The leaders of America’s Big Three domestic automakers finally got their audience with President Bush at the White House Tuesday, describing their meeting “candid and productive.” But analysts say the meeting is unlikely to change the outlook much for Detroit’s big automakers.
GM Chairman and Chief Executive Rick Wagoner, Ford Chief Executive Alan Mulally and Tom LaSorda, president and chief executive officer of Chrysler Group visited Washington as their companies are making massive job cuts and closing plants in an effort to stay competitive with their overseas rivals.
Their hour-long meeting with Bush and Vice President Dick Cheney, delayed for six months because of scheduling conflicts, was designed to raise the Bush administration’s awareness of some of the obstacles facing the companies, including the rising cost of health care, pensions, energy and commodities, like steel.
The auto executives also raised trade issues, such as the big advantage an artificially weak yen is giving Detroit’s Japanese rivals. GM’s Wagoner, speaking to reporters on the White House driveway after the meeting, said Japan “systematically” undervalues its yen currency, and that the three executives raised the issue directly with President Bush.
Wagoner said the automakers share a “strong conviction that the Japanese yen is systematically undervalued, which helps them to maintain significant trade balance surpluses in our industry,” adding: “I can’t honestly say that it appeared the president 100 percent saw it that way.”
Mitch Stapley, an analyst at Fifth Third Asset Management, said he was concerned the Big Three executives had spent too much time discussing currency manipulation with President Bush. U.S. automakers complain the Japanese government artificially suppresses the yen, making imported goods from Japan cheaper, including cars.
“If you have Honda making 80 percent of the vehicles it sells in the U.S. inside the U.S. and Toyota making 70 percent, you’re wasting your time,” he told CNBC. “You need to focus on pension and health care costs — that’s what will turn these companies around.”
Stapley said he is more concerned about what the big U.S. companies will need to get back to profitability.
“Ford just told us they won’t get back to profitability until 2009,” he said, adding that the major U.S. automakers still need to deal with a labor agreement that expires in September 2007. Health care and pension issues are also facing the Big Three, he said. If union negotiations lead to a strike, “then the financial cards are in the air for these guys,” he said.
Alan Tonelson, a research fellow at the U.S. Business and Industry Council, a Washington-based research organization, said he doesn’t think the Big Three have their act together in terms of asking for presidential assistance.

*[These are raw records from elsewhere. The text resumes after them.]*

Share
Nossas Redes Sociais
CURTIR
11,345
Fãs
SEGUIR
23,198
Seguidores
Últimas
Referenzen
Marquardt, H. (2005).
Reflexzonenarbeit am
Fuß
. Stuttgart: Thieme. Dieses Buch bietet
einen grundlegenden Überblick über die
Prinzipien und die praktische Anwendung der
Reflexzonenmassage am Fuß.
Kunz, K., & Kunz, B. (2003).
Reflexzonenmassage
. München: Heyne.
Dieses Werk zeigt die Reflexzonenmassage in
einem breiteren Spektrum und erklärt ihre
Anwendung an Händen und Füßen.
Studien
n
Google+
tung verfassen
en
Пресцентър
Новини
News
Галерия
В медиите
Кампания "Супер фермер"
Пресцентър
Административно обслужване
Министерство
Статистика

“Here they are talking about a trade imbalance because of a weaker yen, and while that issue is not really in doubt, I think it’s always a mistake to focus on a single foreign trade practice,” he said. “Foreign governments have a lot of latitude to change trade policy tactics, so if Japan did revalue their currency they could still easily increase other trade barriers and produce the same effect.”
When it comes to purely domestic issues, such as the rising cost of health care, Detroit is unlikely to see much near-term relief Tonelson added.

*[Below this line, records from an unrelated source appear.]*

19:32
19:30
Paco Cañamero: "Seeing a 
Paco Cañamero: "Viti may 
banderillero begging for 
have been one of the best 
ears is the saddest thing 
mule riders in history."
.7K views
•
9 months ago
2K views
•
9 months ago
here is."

High health costs for employees and retirees, which adds some $1,000 to the cost of every car they make, is one of the biggest problems the Big Three face. GM, the nation’s largest private provider of health care, spent $5.3 billion on health care last year for 1.1 million employees, retirees and their dependents. Automakers argue that they have already negotiated significant benefit reductions with their labor unions and say now it’s up to Washington to fix the broader national problem.
“There is really very little that Bush is going to be able to do in the next two years to apply a major fix to the U.S. health care system,” Tonelson said. “As we found out in the 1990s, health care is a highly contentious issue, and there is very little agreement between Democrats and Republicans, or even within the two political parties, on what to do. So I don’t think the automakers have time to wait for the U.S. healthcare system to be fixed.”
The U.S. auto industry is in need of a shot in the arm. The Big Three U.S. automakers have seen their U.S. market share eroded over the last six years, falling from 69 percent of the North American market to 57 percent, according to auto forecasting company CSM. Over the same period Japanese auto giants Honda, Nissan and Toyota have seen their market share rise from 20 percent to 31 percent.
Politically, the wind may be blowing in Detroit’s favor. The political landscape has changed radically since last spring, when the automakers originally were supposed to meet with Bush, although it is not clear how or whether the industry will benefit from last week’s midterm elections, which swept Democrats into power in the House and Senate.
One promising sign for the Big Three is the ascendance of Rep. John Dingell, D-Mich., a longtime friend of the industry who is in line to lead the House Energy and Commerce Committee.
“Dingell is a glimmer of hope,” said Tonelson. “He understands the trade policy challenges that these companies face; in fact, he probably understands the problems better than the Big Three themselves.”
For their part, the auto executives said Tuesday’s meeting with Bush was worthwhile. They said they pressed their concerns about health care and trade issues while making clear the troubled industry does not want a federal bailout.
“The president clearly understands the importance of the business to the United States and the global economy,” Ford’s Mulally told reporters. “I was very impressed with the president’s knowledge of the situation and his commitment to partner with us on these issues going forward.”